DIRECTIONS »
A: Can you transcribe everything in the Shire of Hampden article from "Hampden was first" down to "all of Skipton."?
B: Answer these questions using the Shire of Hampden article, marking each answer with the same numeral:
(i) What area did the shire cover?
(ii) On what date did Hampden become a shire?
(iii) Into which newly created shire was Hampden amalgamated?
C: Rewrite the paragraph of the Shire of Hampden article that begins "Hampden was first incorporated" as a list, keeping its main facts.

The Shire of Hampden was a local government area about 200 km west-southwest of Melbourne, the state capital of Victoria, Australia. The shire covered an area of 2620.91 km2, and existed from 1857 until 1994.

==History==

Hampden was first incorporated as the Hampden and Heytesbury Road District on 28 April 1857, and became a shire on 31 December 1863. On 31 May 1895, it lost parts of its East and West Wards to create the Shire of Heytesbury. On 9 September 1952, the Borough of Camperdown severed from its East Riding. Its boundary was adjusted on 31 May 1977, to include all of Skipton.

On 23 September 1994, the Shire of Hampden was abolished, and along with the Town of Camperdown and parts of the Shires of Colac, Heytesbury and Mortlake, and the area around Princetown, on the Great Ocean Road, was amalgamated into the newly created Shire of Corangamite.

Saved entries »

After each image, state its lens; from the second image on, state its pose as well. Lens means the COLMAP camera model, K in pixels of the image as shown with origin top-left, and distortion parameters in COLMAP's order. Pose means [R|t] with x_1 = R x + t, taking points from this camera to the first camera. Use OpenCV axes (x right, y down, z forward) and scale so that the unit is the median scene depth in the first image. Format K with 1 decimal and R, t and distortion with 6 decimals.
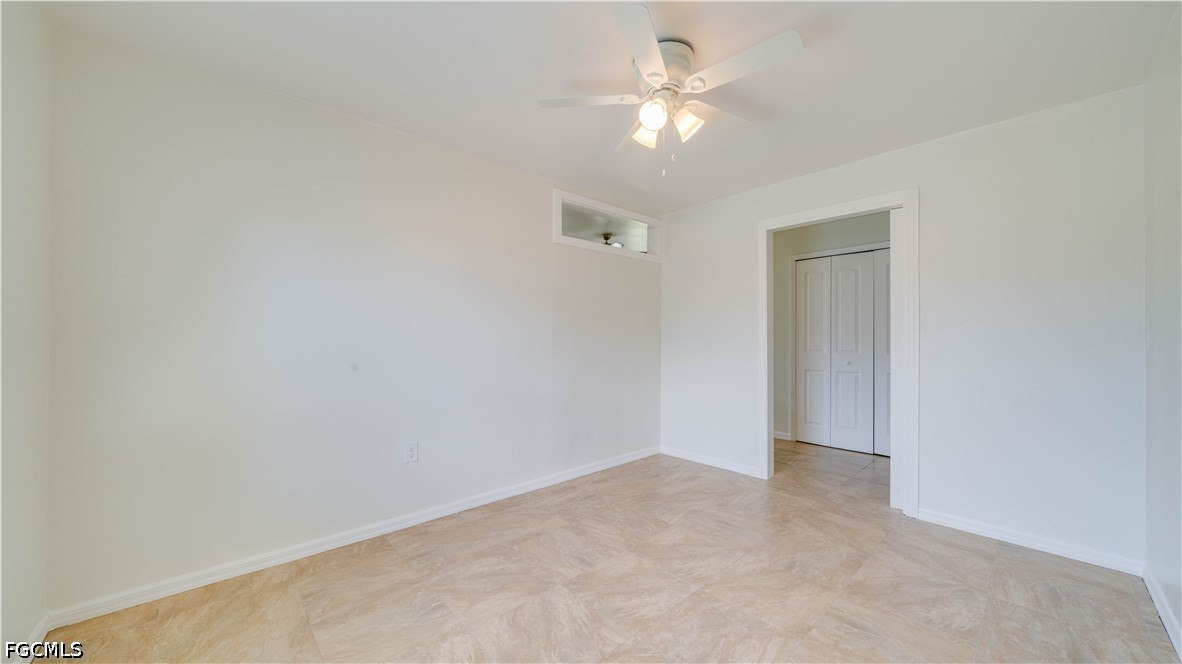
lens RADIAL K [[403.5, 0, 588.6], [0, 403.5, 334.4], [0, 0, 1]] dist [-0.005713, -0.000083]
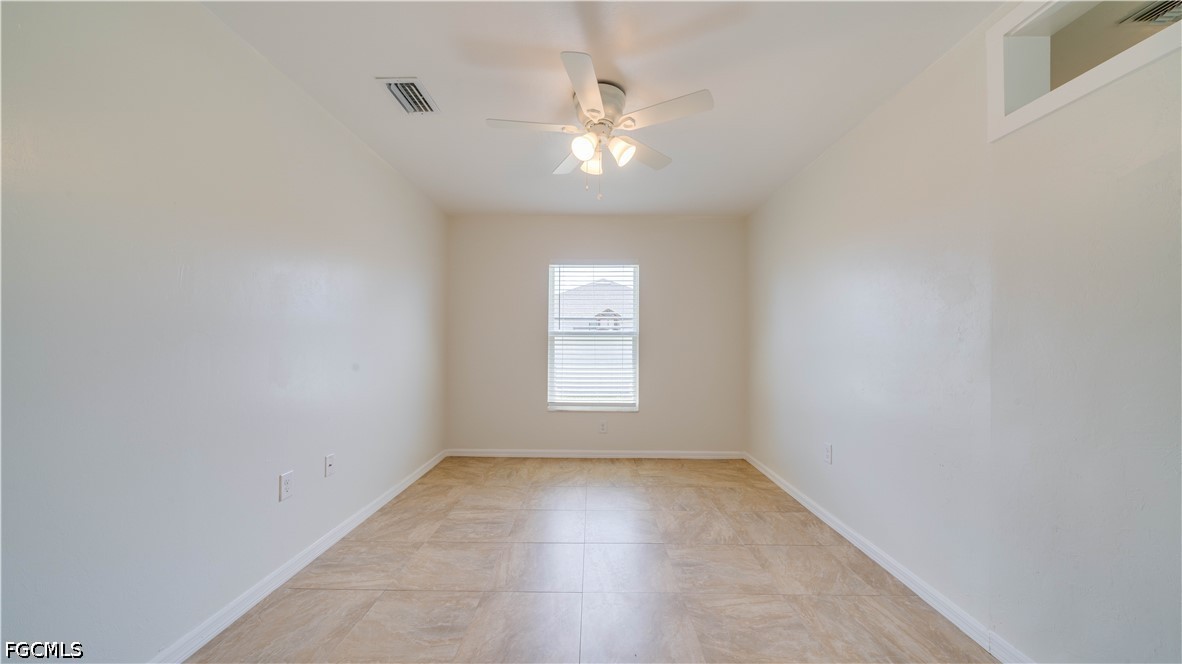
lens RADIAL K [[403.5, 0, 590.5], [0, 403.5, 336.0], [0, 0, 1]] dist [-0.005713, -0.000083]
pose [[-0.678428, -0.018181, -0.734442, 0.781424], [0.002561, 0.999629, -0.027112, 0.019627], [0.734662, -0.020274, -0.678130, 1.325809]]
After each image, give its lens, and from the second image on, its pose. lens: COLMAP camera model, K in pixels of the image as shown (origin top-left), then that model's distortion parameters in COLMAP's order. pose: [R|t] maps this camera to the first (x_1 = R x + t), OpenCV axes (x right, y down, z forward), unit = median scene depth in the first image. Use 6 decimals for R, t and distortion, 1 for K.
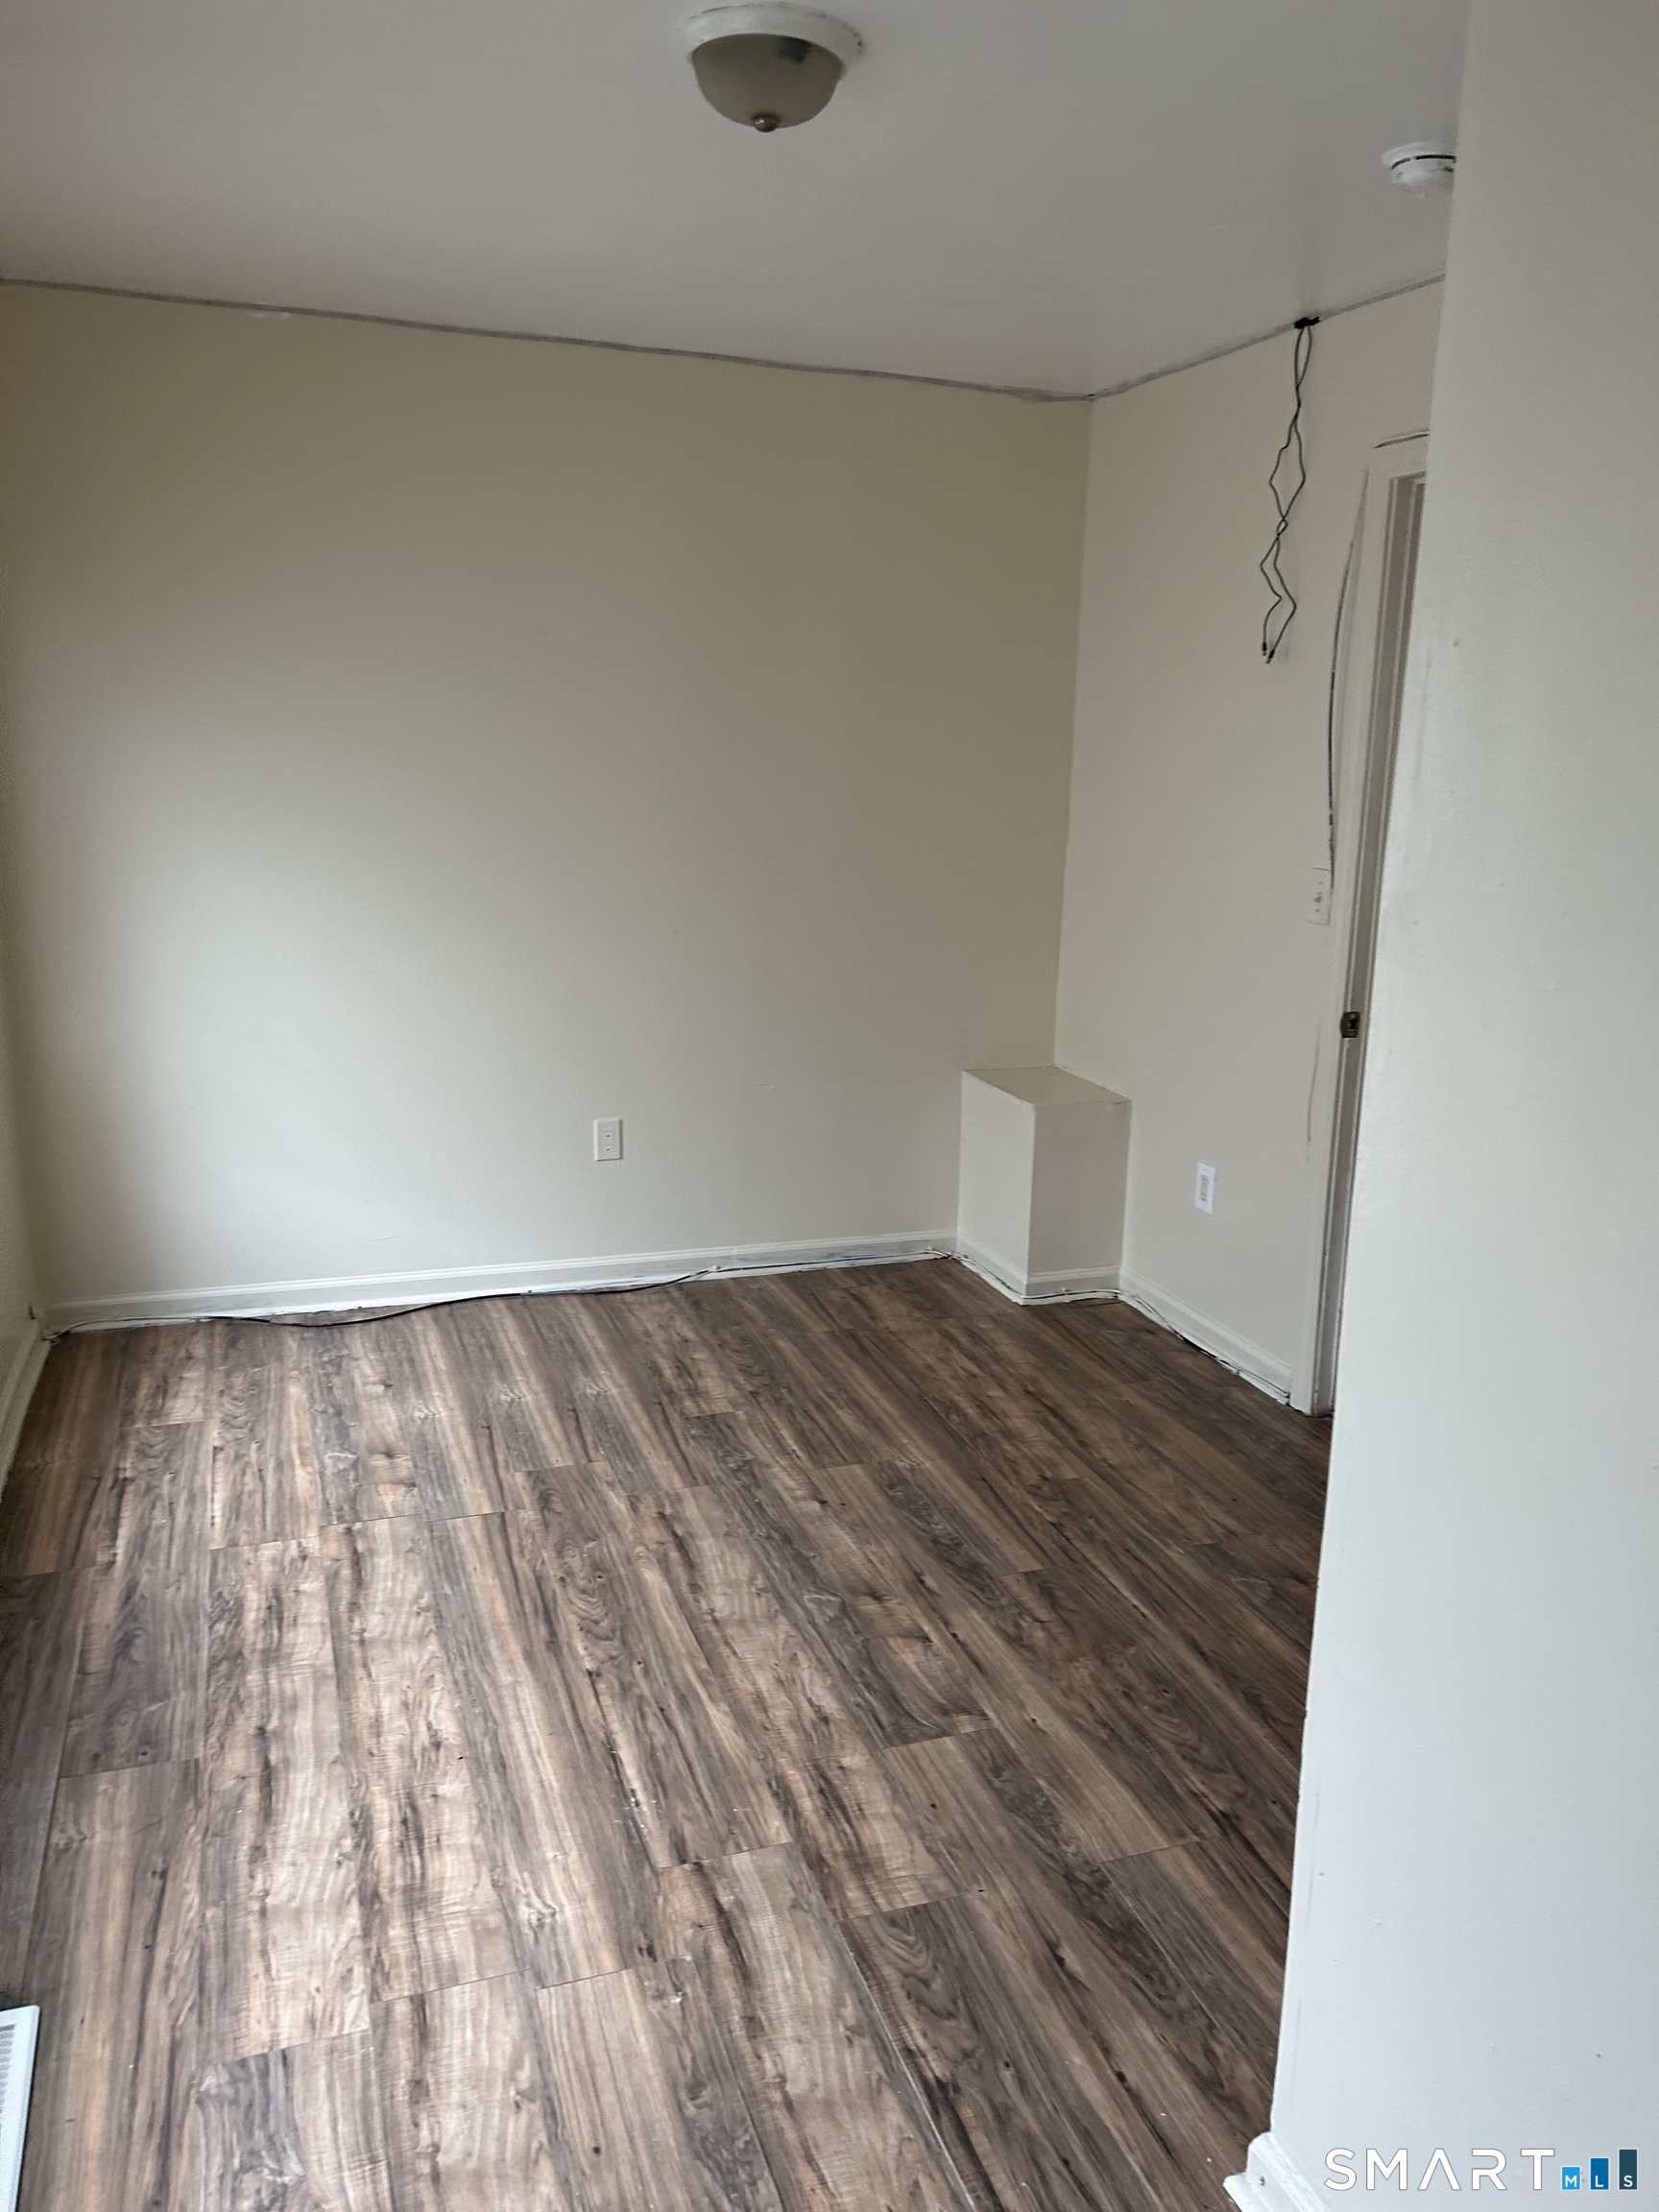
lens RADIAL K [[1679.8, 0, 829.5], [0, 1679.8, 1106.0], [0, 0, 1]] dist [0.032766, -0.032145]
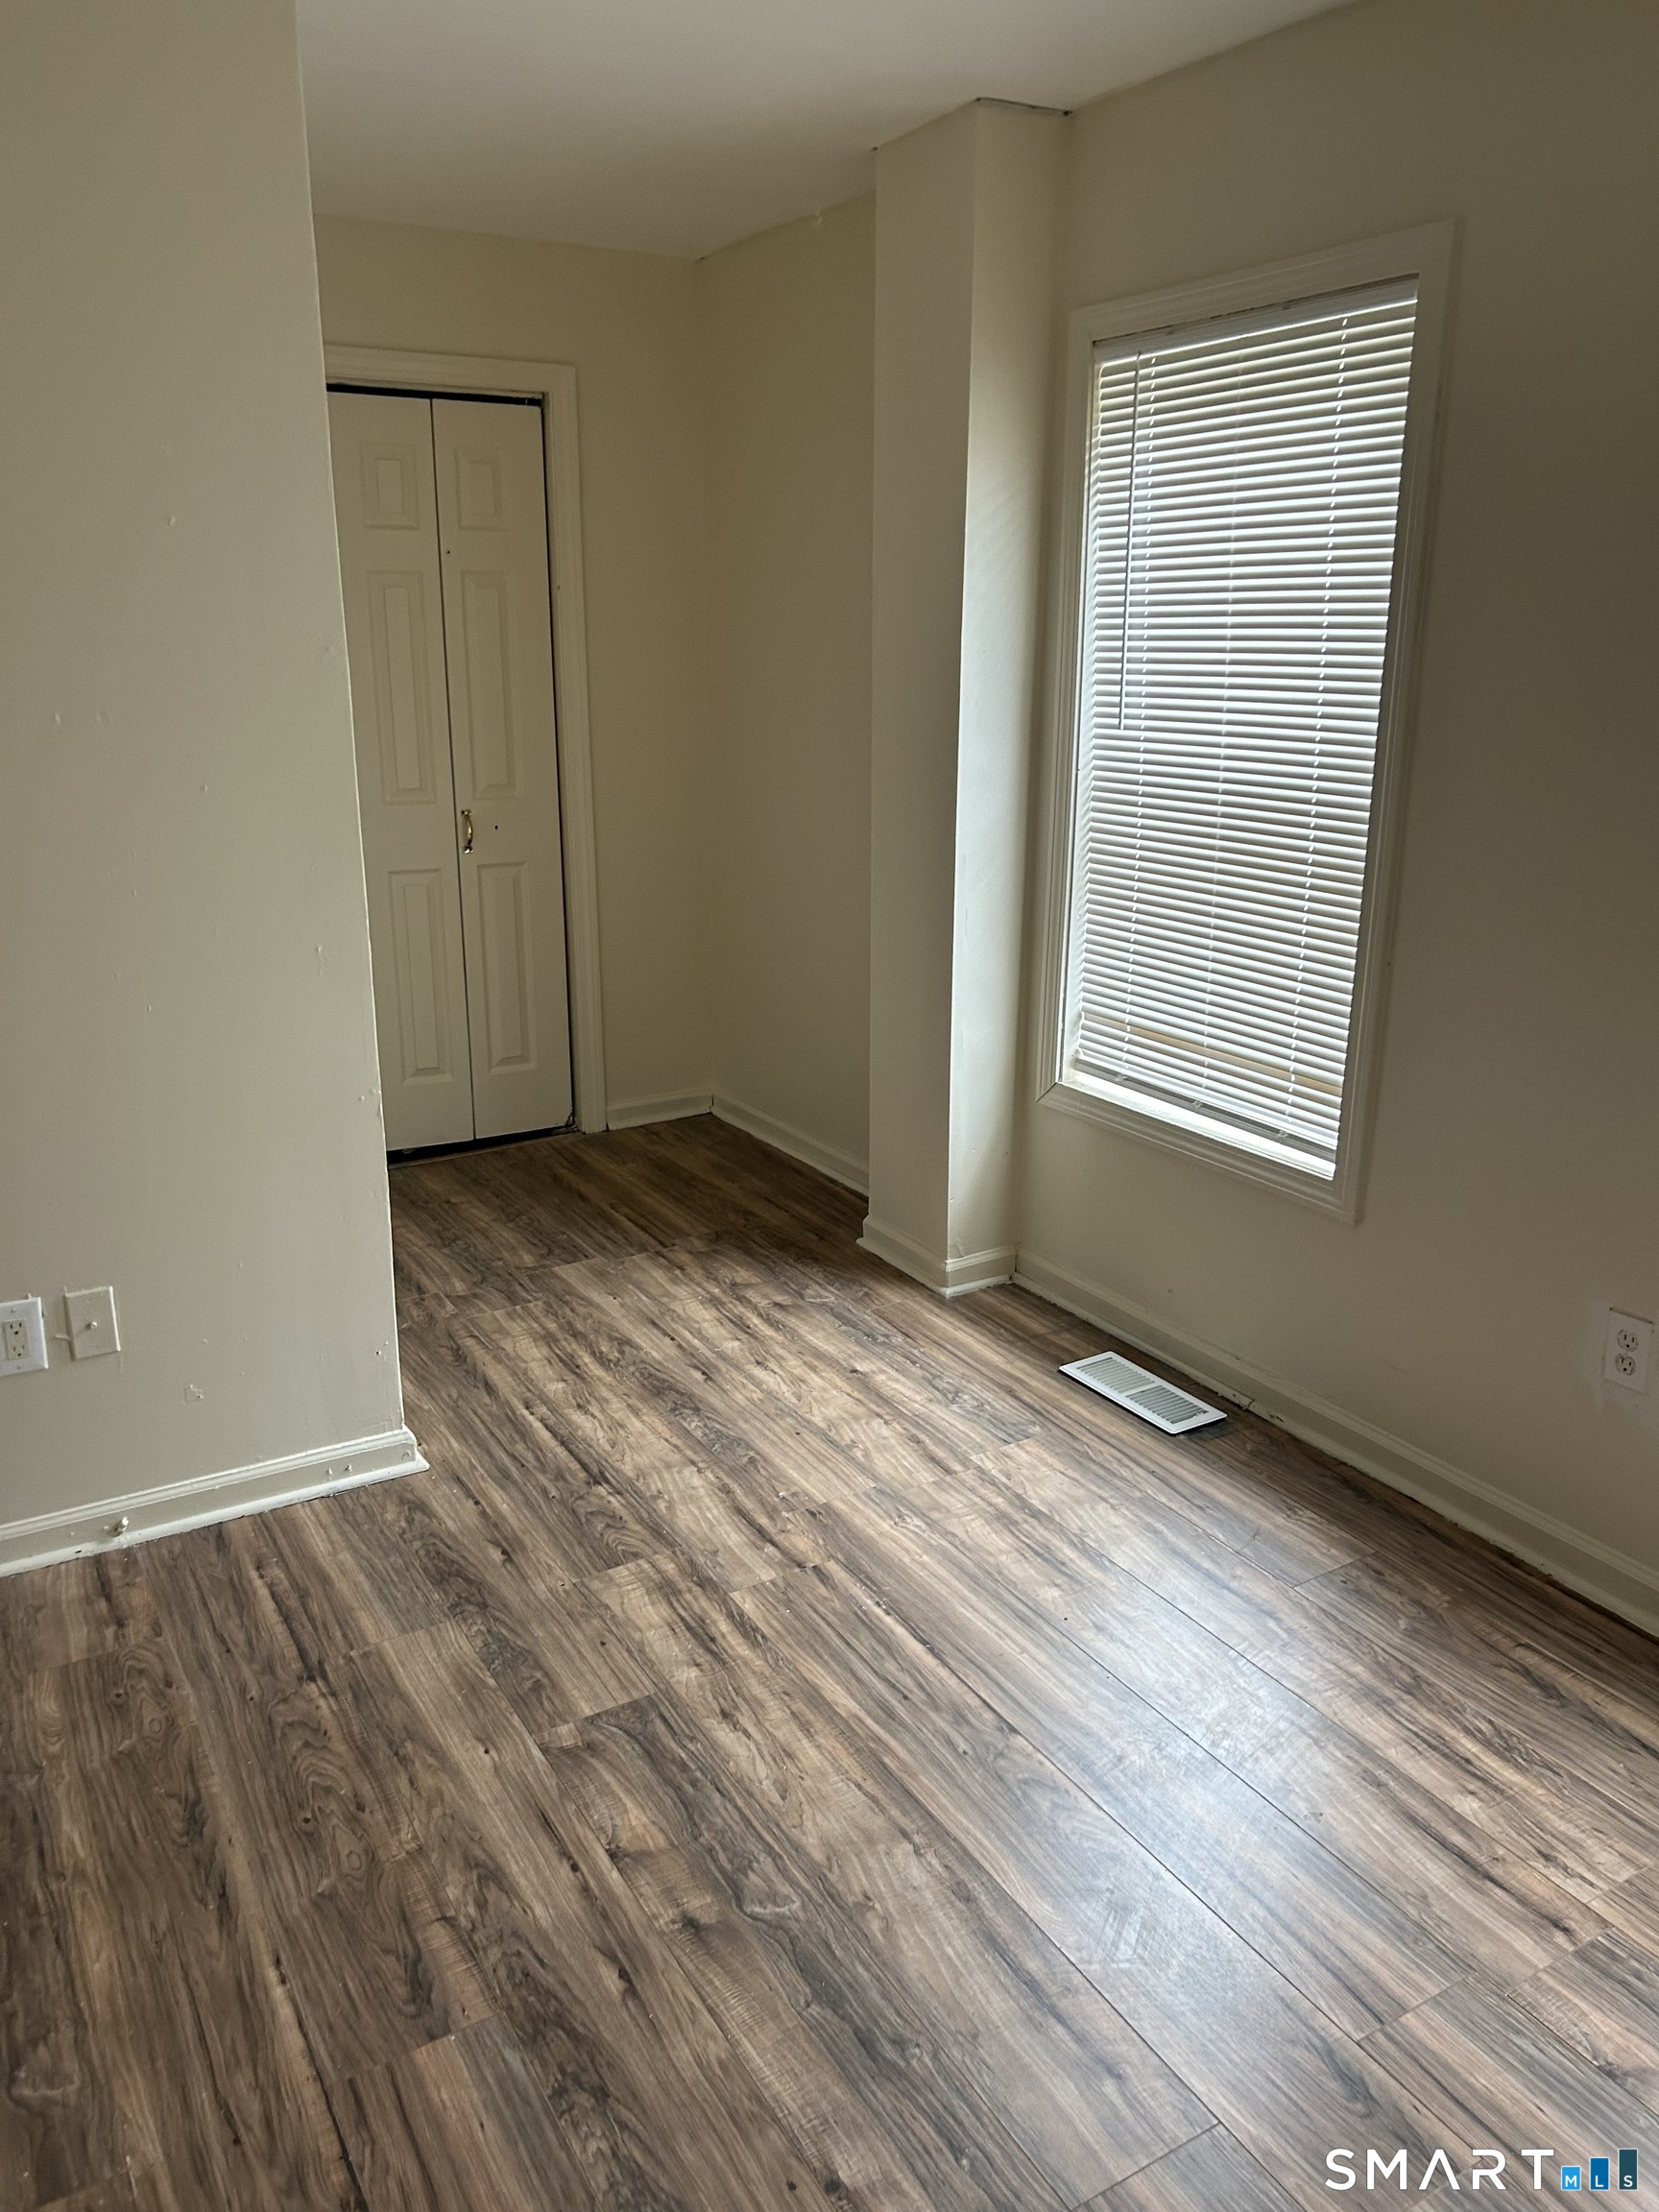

ANSWERS TO EACH TASK »
A:
Hampden was first incorporated as the Hampden and Heytesbury Road District on 28 April 1857, and became a shire on 31 December 1863. On 31 May 1895, it lost parts of its East and West Wards to create the Shire of Heytesbury. On 9 September 1952, the Borough of Camperdown severed from its East Riding. Its boundary was adjusted on 31 May 1977, to include all of Skipton.

B:
(i) 2620.91 km2
(ii) 31 December 1863
(iii) The Shire of Corangamite

C:
- 28 April 1857: incorporated as the Hampden and Heytesbury Road District
- 31 December 1863: became a shire
- 31 May 1895: lost parts of its East and West Wards to create the Shire of Heytesbury
- 9 September 1952: the Borough of Camperdown severed from its East Riding
- 31 May 1977: boundary adjusted to include all of Skipton